ざっと対策案の文面を見るかぎり、被害児童の発見や救済について言及されているところは一定の評価ができますし、児ポ法の規制強化等については言及されていないように見えますが、以下の文言に注意する必要があります。
また、2008年11月、リオデジャネイロで開催された「第3回児童の性的搾取に反対する世界会議」において取りまとめられた「児童の性的搾取を防止・根絶するためのリオデジャネイロ宣言及び行動への呼びかけ」について国内での周知に努める。
この世界会議ってのは以前にこのブログでも少し触れた奴ですが、そこでは市民団体が日本の現状についていいかげんな報告をしていて、その会議で採択された協定に含まれた「バーチャルな児童ポルノも規制する」とした文言が、日本では(少なくとも一部マスコミによると)「アニメ漫画ゲームも規制するもの」として解されているっぽい。なので、上掲の対策案においては“リオデジャネイロ宣言”を実際にどう解しているのか、アニメ漫画ゲームへの規制も推進する意図で国内での周知を行なうものなのかどうかを問うた上で、それには反対であるという意見を表明するような、そういうコメントを送ったほうがよいかと思います。
あと、この対策案の中では、ここんとこ話題に上っているところでブロッキング関係の話があって、名目上は「児童ポルノを掲載しているサイトを発見した際、当該児童ポルノが削除されるまでの間、緊急避難的にそのサイトへのアクセスを遮断することで拡散を防ぐ」というものだけど、これも運用次第で結構危ない側面がある。

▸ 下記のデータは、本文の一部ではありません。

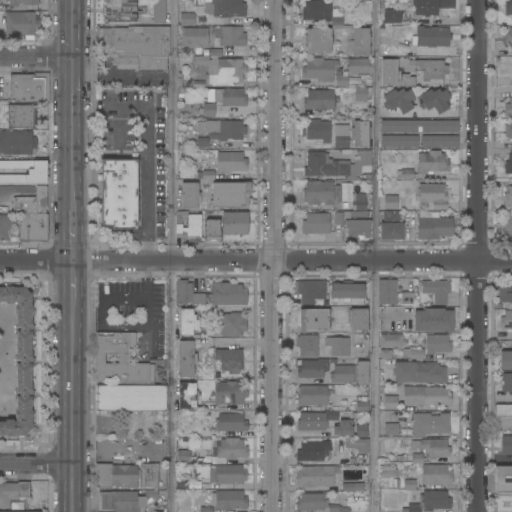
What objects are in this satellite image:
building: (22, 2)
building: (23, 2)
building: (431, 6)
building: (432, 6)
building: (508, 7)
building: (224, 8)
building: (226, 8)
building: (508, 8)
building: (316, 10)
building: (119, 11)
building: (120, 11)
building: (158, 11)
building: (159, 11)
building: (317, 11)
building: (392, 16)
building: (392, 16)
building: (187, 19)
building: (187, 19)
building: (338, 21)
building: (21, 23)
building: (21, 23)
building: (230, 36)
building: (230, 36)
building: (432, 36)
building: (194, 37)
building: (432, 37)
building: (508, 37)
building: (509, 37)
building: (193, 38)
building: (134, 40)
building: (318, 41)
building: (319, 41)
building: (360, 41)
building: (361, 41)
building: (136, 47)
road: (35, 58)
building: (357, 66)
building: (358, 66)
building: (319, 69)
building: (431, 69)
building: (432, 69)
building: (221, 70)
building: (319, 70)
building: (222, 71)
building: (388, 72)
building: (395, 75)
building: (342, 80)
building: (342, 81)
building: (407, 81)
road: (70, 86)
building: (26, 87)
building: (30, 88)
building: (360, 94)
building: (360, 94)
building: (230, 97)
building: (319, 100)
building: (319, 100)
building: (398, 100)
building: (400, 100)
building: (435, 100)
building: (435, 100)
building: (508, 107)
building: (508, 108)
building: (208, 109)
building: (209, 109)
building: (20, 116)
building: (21, 116)
building: (420, 126)
building: (420, 126)
building: (223, 129)
building: (508, 129)
building: (224, 130)
building: (317, 130)
building: (317, 130)
building: (508, 130)
building: (359, 133)
building: (360, 134)
building: (341, 140)
building: (341, 140)
building: (398, 141)
building: (399, 141)
building: (439, 141)
building: (16, 142)
building: (439, 142)
building: (17, 143)
road: (146, 148)
building: (230, 162)
building: (231, 162)
building: (431, 162)
building: (432, 163)
building: (508, 164)
building: (508, 164)
building: (325, 165)
building: (335, 165)
building: (23, 172)
building: (23, 172)
building: (208, 175)
building: (407, 175)
building: (118, 193)
building: (119, 193)
building: (321, 193)
building: (332, 194)
building: (190, 195)
building: (230, 195)
building: (231, 195)
building: (433, 195)
building: (433, 195)
building: (190, 196)
building: (508, 196)
building: (508, 198)
building: (359, 202)
building: (390, 202)
building: (391, 202)
building: (32, 203)
building: (32, 215)
road: (72, 216)
building: (392, 216)
building: (234, 223)
building: (235, 223)
building: (315, 223)
building: (316, 223)
building: (508, 224)
building: (508, 224)
building: (357, 225)
building: (433, 226)
building: (5, 227)
building: (189, 227)
building: (189, 227)
building: (4, 228)
building: (34, 228)
building: (435, 228)
building: (212, 229)
building: (357, 229)
building: (212, 230)
building: (397, 230)
building: (391, 231)
road: (171, 255)
road: (275, 256)
road: (377, 256)
road: (480, 256)
road: (255, 261)
building: (346, 290)
building: (435, 290)
building: (437, 290)
building: (311, 291)
building: (347, 291)
building: (310, 292)
building: (387, 292)
building: (388, 292)
building: (505, 293)
building: (188, 294)
building: (189, 294)
building: (228, 294)
building: (228, 294)
building: (505, 294)
building: (406, 298)
building: (407, 298)
road: (72, 305)
building: (313, 319)
building: (358, 319)
building: (358, 319)
building: (313, 320)
building: (433, 320)
building: (433, 320)
building: (506, 320)
building: (187, 321)
building: (506, 321)
building: (188, 322)
building: (232, 324)
building: (232, 324)
building: (390, 341)
building: (391, 341)
building: (437, 344)
building: (437, 344)
building: (308, 345)
building: (307, 346)
building: (338, 346)
building: (338, 346)
building: (413, 354)
building: (186, 358)
building: (186, 359)
building: (505, 359)
building: (20, 360)
building: (120, 360)
building: (228, 360)
building: (230, 360)
building: (505, 360)
building: (21, 361)
building: (119, 361)
building: (312, 368)
building: (312, 369)
building: (418, 372)
building: (419, 372)
building: (362, 373)
building: (342, 374)
building: (351, 374)
building: (506, 382)
building: (506, 382)
building: (228, 393)
building: (230, 393)
building: (186, 395)
building: (187, 395)
building: (311, 395)
building: (312, 396)
building: (426, 396)
building: (426, 396)
building: (130, 398)
building: (131, 398)
building: (389, 402)
building: (391, 403)
building: (362, 406)
building: (503, 409)
building: (504, 410)
building: (311, 421)
building: (231, 422)
building: (230, 423)
building: (323, 423)
building: (430, 424)
building: (430, 424)
building: (341, 429)
building: (391, 429)
building: (391, 430)
road: (72, 431)
building: (361, 431)
building: (361, 431)
building: (358, 445)
building: (358, 445)
building: (506, 445)
building: (506, 445)
building: (435, 448)
building: (230, 449)
building: (435, 449)
building: (230, 450)
building: (312, 451)
building: (313, 451)
building: (181, 456)
building: (183, 457)
building: (412, 458)
road: (36, 465)
building: (228, 474)
building: (435, 474)
building: (127, 475)
building: (227, 475)
building: (127, 476)
building: (315, 476)
building: (317, 476)
building: (437, 476)
building: (503, 479)
building: (503, 479)
building: (183, 485)
building: (410, 485)
building: (352, 487)
building: (349, 488)
building: (12, 492)
building: (12, 493)
building: (342, 496)
building: (225, 500)
building: (229, 500)
building: (435, 500)
building: (120, 501)
building: (124, 501)
building: (428, 501)
building: (316, 504)
building: (317, 504)
building: (17, 506)
building: (414, 508)
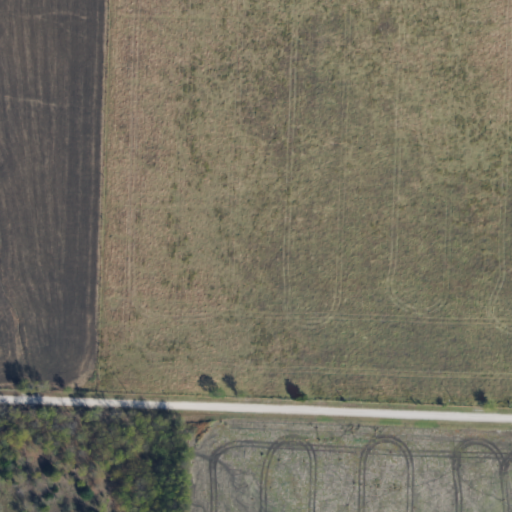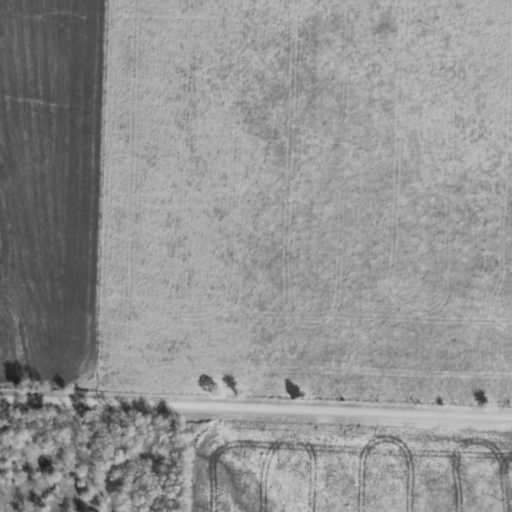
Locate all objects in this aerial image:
road: (256, 407)
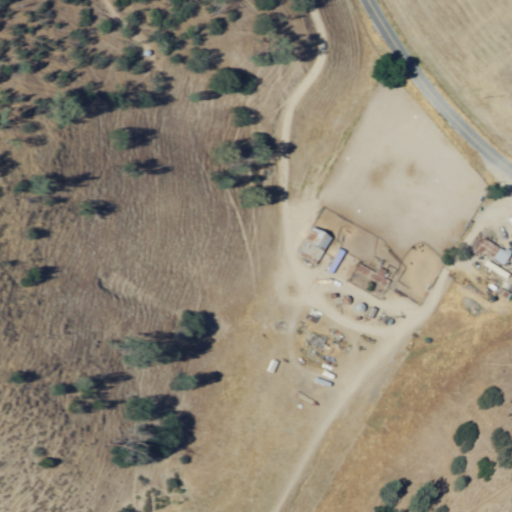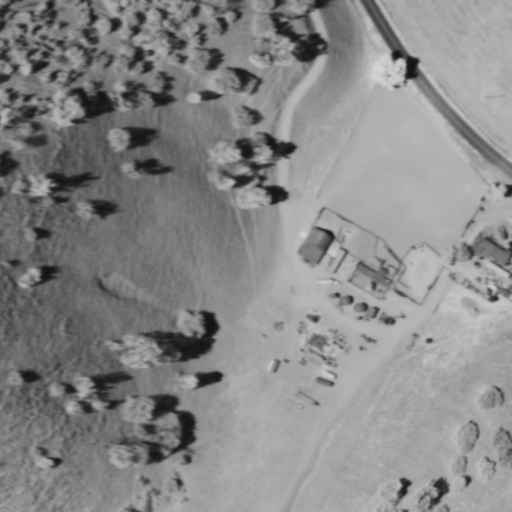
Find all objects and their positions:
crop: (468, 50)
road: (430, 93)
building: (305, 242)
building: (311, 247)
building: (484, 248)
building: (363, 270)
building: (368, 275)
road: (301, 280)
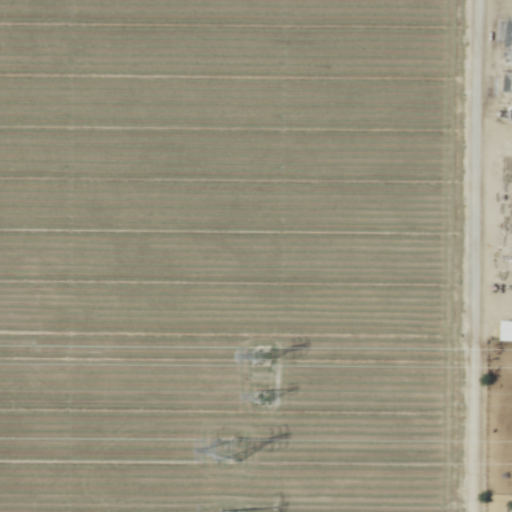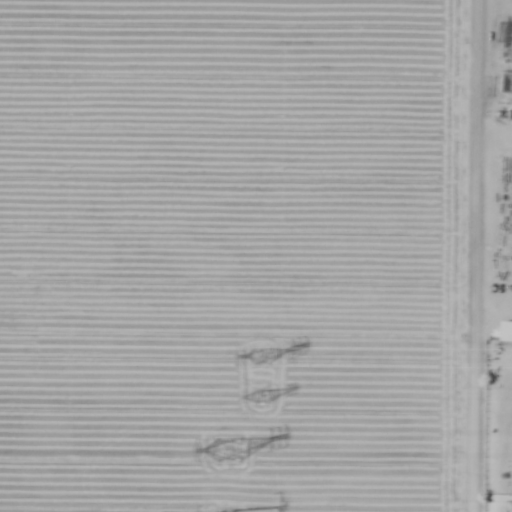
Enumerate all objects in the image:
crop: (256, 256)
power tower: (267, 357)
road: (508, 377)
power tower: (269, 399)
power tower: (235, 459)
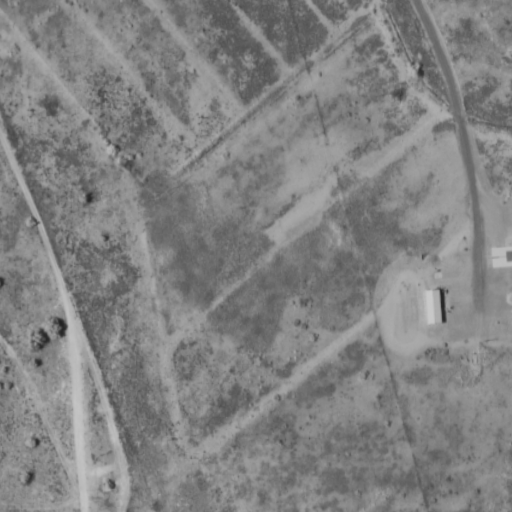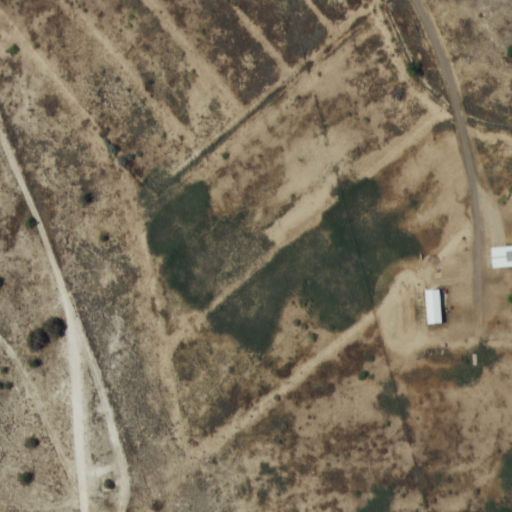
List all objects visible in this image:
road: (256, 205)
building: (501, 255)
building: (432, 305)
road: (73, 314)
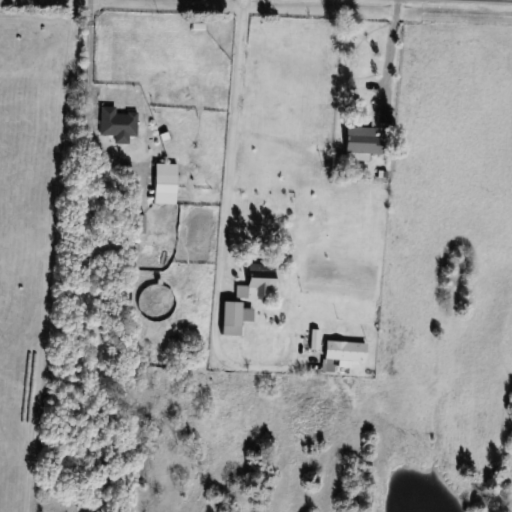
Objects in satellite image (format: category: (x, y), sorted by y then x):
road: (88, 53)
road: (389, 59)
building: (116, 125)
building: (361, 141)
building: (164, 184)
road: (224, 221)
building: (255, 281)
building: (233, 318)
building: (341, 354)
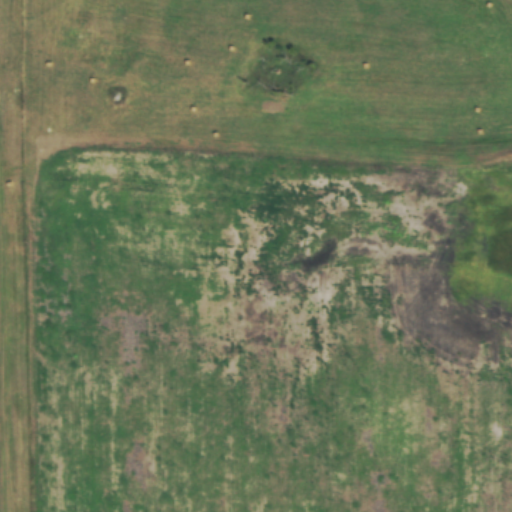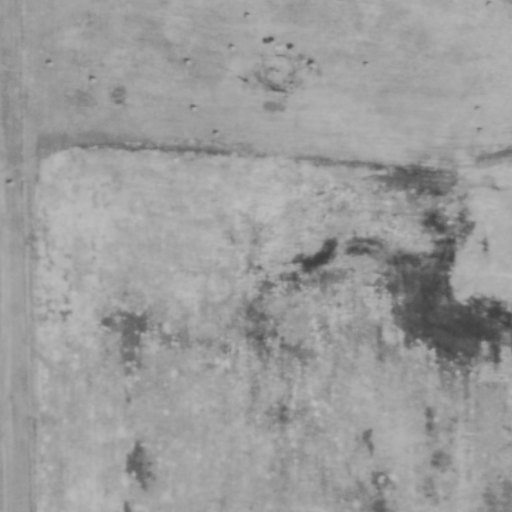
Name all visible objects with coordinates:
road: (23, 256)
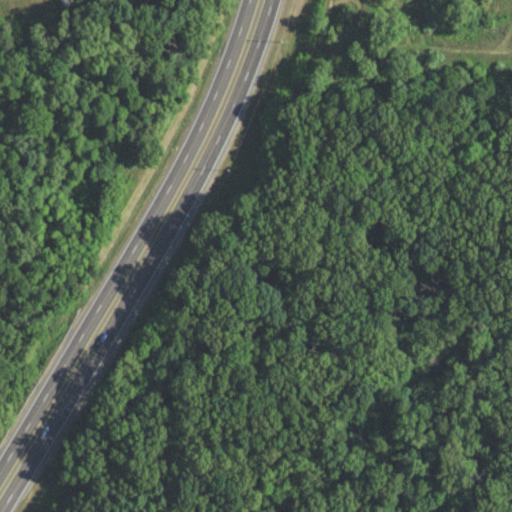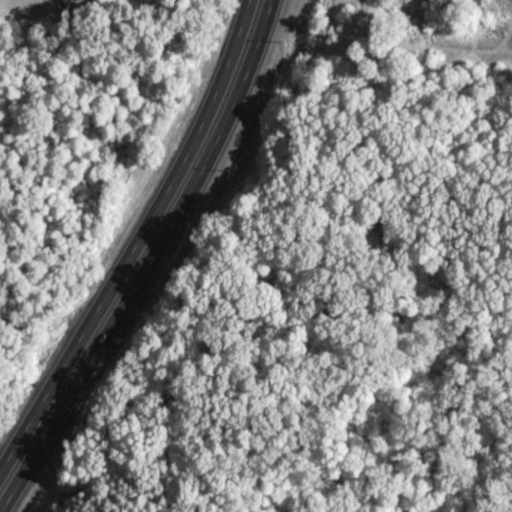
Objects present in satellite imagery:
road: (142, 250)
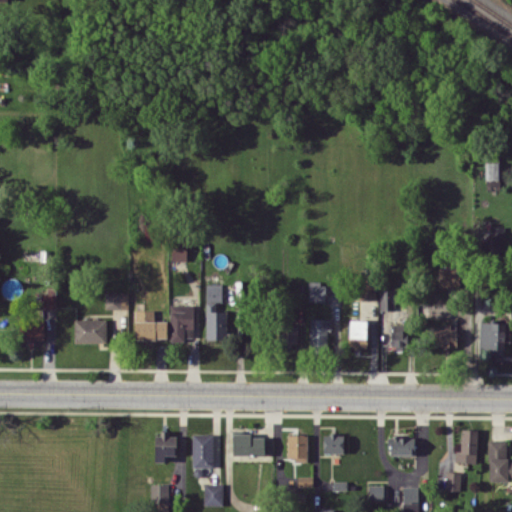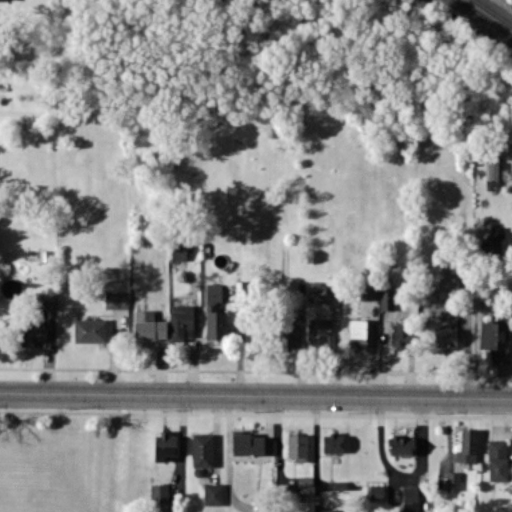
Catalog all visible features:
railway: (492, 13)
railway: (484, 18)
building: (493, 171)
building: (178, 251)
building: (448, 276)
building: (367, 288)
building: (316, 291)
building: (386, 298)
building: (116, 300)
building: (511, 306)
building: (214, 313)
building: (181, 321)
building: (149, 325)
building: (30, 330)
building: (90, 330)
building: (318, 331)
building: (357, 333)
building: (287, 334)
building: (445, 336)
building: (398, 337)
building: (492, 337)
road: (256, 395)
building: (333, 442)
building: (251, 444)
building: (164, 445)
building: (400, 445)
building: (467, 446)
building: (297, 447)
building: (202, 449)
building: (497, 460)
building: (305, 480)
building: (452, 480)
building: (376, 492)
building: (213, 493)
building: (410, 498)
building: (160, 499)
building: (326, 510)
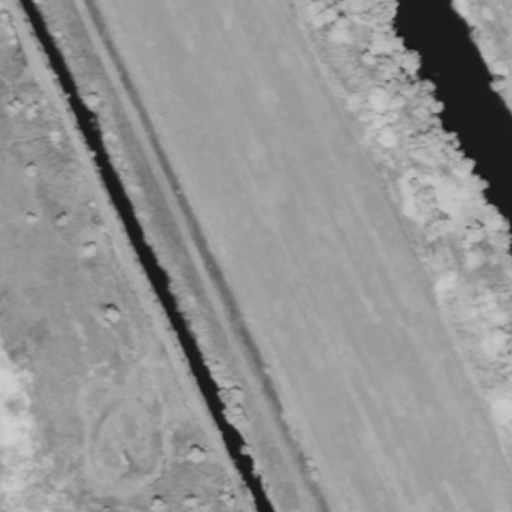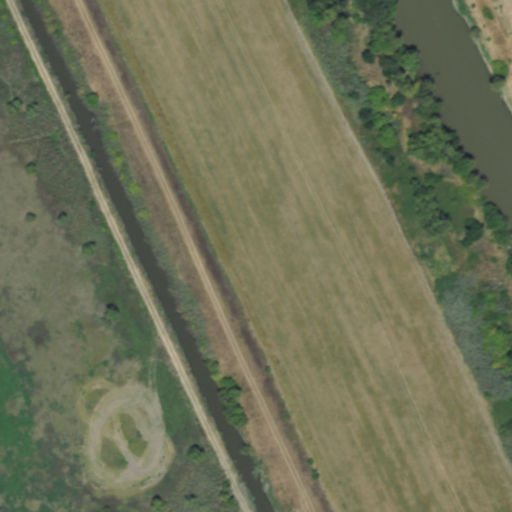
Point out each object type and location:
crop: (228, 274)
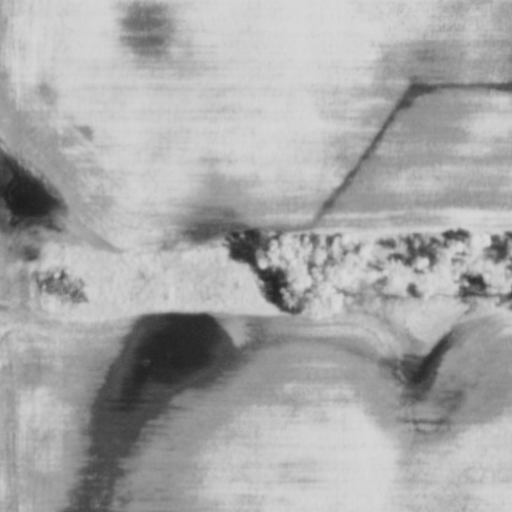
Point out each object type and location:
crop: (267, 241)
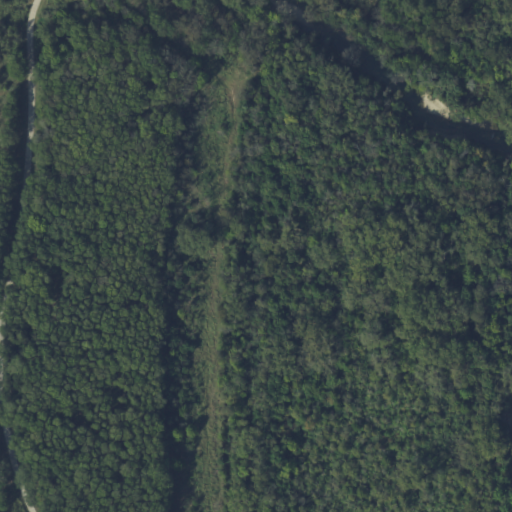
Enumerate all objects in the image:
road: (217, 236)
road: (12, 257)
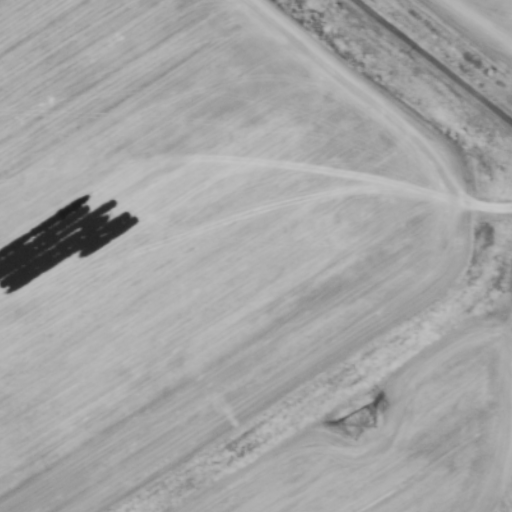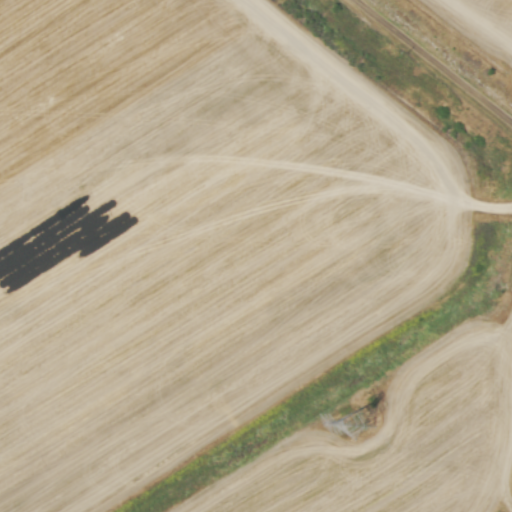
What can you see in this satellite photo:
road: (435, 59)
power tower: (360, 421)
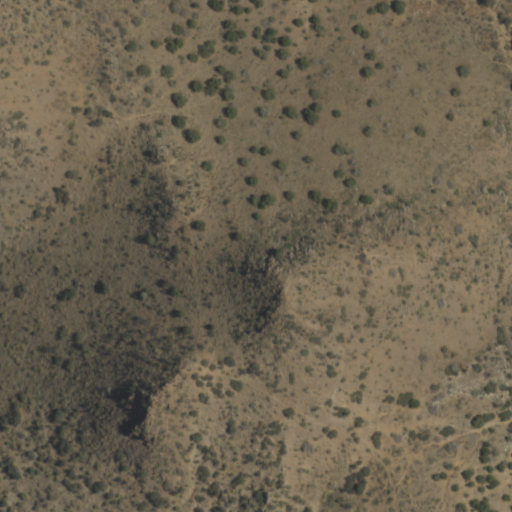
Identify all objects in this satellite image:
park: (194, 256)
road: (509, 256)
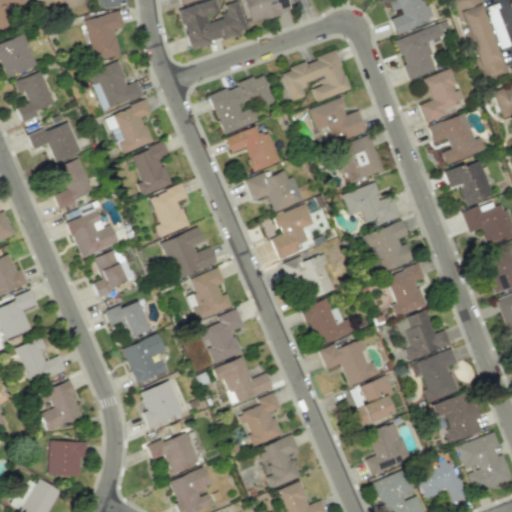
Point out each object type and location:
building: (289, 0)
building: (181, 1)
building: (59, 2)
building: (108, 2)
building: (6, 8)
building: (262, 8)
building: (406, 13)
road: (505, 16)
building: (207, 22)
building: (100, 34)
building: (477, 38)
building: (414, 51)
building: (13, 55)
building: (312, 76)
building: (109, 85)
building: (29, 94)
building: (436, 94)
building: (502, 100)
building: (236, 102)
building: (333, 119)
building: (126, 126)
road: (396, 132)
building: (452, 137)
building: (52, 139)
building: (511, 142)
building: (250, 147)
road: (2, 149)
building: (355, 158)
building: (146, 167)
building: (466, 181)
building: (67, 182)
building: (270, 188)
building: (366, 203)
building: (165, 209)
building: (486, 221)
building: (3, 226)
building: (287, 230)
building: (87, 233)
building: (384, 244)
building: (183, 252)
road: (246, 258)
building: (497, 269)
building: (104, 271)
building: (8, 275)
building: (305, 276)
building: (401, 289)
building: (205, 293)
building: (504, 311)
building: (12, 314)
building: (124, 317)
building: (323, 321)
road: (79, 322)
building: (219, 335)
building: (416, 335)
building: (511, 341)
building: (141, 357)
building: (33, 359)
building: (346, 360)
building: (434, 374)
building: (237, 379)
building: (367, 399)
building: (156, 402)
building: (53, 404)
building: (454, 415)
building: (258, 419)
building: (382, 448)
building: (171, 451)
building: (61, 457)
building: (275, 460)
building: (479, 461)
building: (437, 481)
building: (186, 490)
building: (391, 493)
building: (30, 498)
building: (294, 499)
road: (112, 506)
road: (509, 510)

例えば画像アップロード掲示板サイトなんかで、サイトの開設者本人は児童ポルノを掲載する意図が無かったとしても、悪意あるユーザがそれをしてしまう場合があって、そのとき、ブロッキングされる範囲がその画像のURLだけならいいのですが、サイトそのものがブロックされてしまうような大雑把なブロッキングでは、このような画像アップロード掲示板のサービスが立ち行かなくなってしまうような側面があります。
なので、「ブロッキングするのならば、児童ポルノへのアクセスだけが遮断されるように、ブロックする範囲を必要最低限に(多くの場合、当該児童ポルノのURLだけに)絞り込むこと」「ブロックの実施内容に不服がある場合、サイト運営者が異議申し立てを行なえるようにすること」などを盛り込むようコメントしたほうがいいでしょう。